- [Task item] Write out the following listing's lines from the one with "thumb tip: (501, 1208)" to the one with "ring dip: (497, 1379)", exactly, with both included and no others.

- [Provided data]
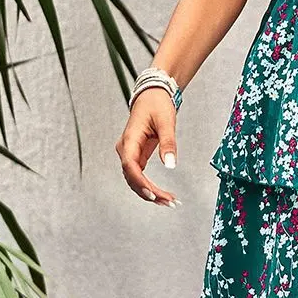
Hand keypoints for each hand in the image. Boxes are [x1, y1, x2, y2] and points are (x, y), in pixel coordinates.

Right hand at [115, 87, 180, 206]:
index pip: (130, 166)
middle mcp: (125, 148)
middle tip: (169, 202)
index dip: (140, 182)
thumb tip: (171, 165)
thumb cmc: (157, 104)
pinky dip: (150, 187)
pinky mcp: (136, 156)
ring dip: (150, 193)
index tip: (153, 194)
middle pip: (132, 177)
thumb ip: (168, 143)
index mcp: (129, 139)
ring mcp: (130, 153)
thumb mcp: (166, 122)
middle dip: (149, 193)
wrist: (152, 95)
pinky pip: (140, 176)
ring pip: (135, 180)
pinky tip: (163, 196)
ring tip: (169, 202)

* * *

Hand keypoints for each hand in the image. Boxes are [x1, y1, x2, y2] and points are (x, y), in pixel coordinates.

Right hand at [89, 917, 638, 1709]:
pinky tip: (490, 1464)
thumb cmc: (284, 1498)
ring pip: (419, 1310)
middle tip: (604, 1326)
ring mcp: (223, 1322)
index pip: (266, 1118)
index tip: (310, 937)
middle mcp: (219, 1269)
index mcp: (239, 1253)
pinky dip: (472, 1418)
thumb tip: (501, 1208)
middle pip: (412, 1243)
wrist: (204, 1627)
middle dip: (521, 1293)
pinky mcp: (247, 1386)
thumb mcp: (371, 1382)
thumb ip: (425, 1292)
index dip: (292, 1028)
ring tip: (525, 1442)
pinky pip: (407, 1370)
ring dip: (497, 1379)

- [Response area]
thumb tip: (501, 1208)
middle pip: (412, 1243)
wrist: (204, 1627)
middle dip: (521, 1293)
pinky mcp: (247, 1386)
thumb mcp: (371, 1382)
thumb ip: (425, 1292)
index dip: (292, 1028)
ring tip: (525, 1442)
pinky pip: (407, 1370)
ring dip: (497, 1379)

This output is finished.